BEGIN

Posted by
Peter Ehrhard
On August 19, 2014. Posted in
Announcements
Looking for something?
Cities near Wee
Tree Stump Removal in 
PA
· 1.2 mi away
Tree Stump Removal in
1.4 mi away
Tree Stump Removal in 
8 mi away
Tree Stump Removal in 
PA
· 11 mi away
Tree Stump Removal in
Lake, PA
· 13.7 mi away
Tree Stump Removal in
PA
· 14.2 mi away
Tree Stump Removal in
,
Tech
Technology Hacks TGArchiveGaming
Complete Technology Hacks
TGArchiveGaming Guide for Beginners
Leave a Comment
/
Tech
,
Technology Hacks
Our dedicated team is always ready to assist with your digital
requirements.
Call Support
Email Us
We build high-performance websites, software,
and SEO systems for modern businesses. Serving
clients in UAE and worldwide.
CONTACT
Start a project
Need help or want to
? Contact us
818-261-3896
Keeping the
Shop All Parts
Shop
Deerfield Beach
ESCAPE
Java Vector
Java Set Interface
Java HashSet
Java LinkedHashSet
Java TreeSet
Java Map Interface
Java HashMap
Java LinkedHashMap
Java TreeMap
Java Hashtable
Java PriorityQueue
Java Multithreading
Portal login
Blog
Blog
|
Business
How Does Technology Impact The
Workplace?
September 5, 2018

END

What the task requires:
Reproduce the listing above, replacing every instance of "Tree Stump Removal" with "Stump Grinding" and keeping all other text unchanged.

Answer space:
Posted by
Peter Ehrhard
On August 19, 2014. Posted in
Announcements
Looking for something?
Cities near Wee
Stump Grinding in 
PA
· 1.2 mi away
Stump Grinding in
1.4 mi away
Stump Grinding in 
8 mi away
Stump Grinding in 
PA
· 11 mi away
Stump Grinding in
Lake, PA
· 13.7 mi away
Stump Grinding in
PA
· 14.2 mi away
Stump Grinding in
,
Tech
Technology Hacks TGArchiveGaming
Complete Technology Hacks
TGArchiveGaming Guide for Beginners
Leave a Comment
/
Tech
,
Technology Hacks
Our dedicated team is always ready to assist with your digital
requirements.
Call Support
Email Us
We build high-performance websites, software,
and SEO systems for modern businesses. Serving
clients in UAE and worldwide.
CONTACT
Start a project
Need help or want to
? Contact us
818-261-3896
Keeping the
Shop All Parts
Shop
Deerfield Beach
ESCAPE
Java Vector
Java Set Interface
Java HashSet
Java LinkedHashSet
Java TreeSet
Java Map Interface
Java HashMap
Java LinkedHashMap
Java TreeMap
Java Hashtable
Java PriorityQueue
Java Multithreading
Portal login
Blog
Blog
|
Business
How Does Technology Impact The
Workplace?
September 5, 2018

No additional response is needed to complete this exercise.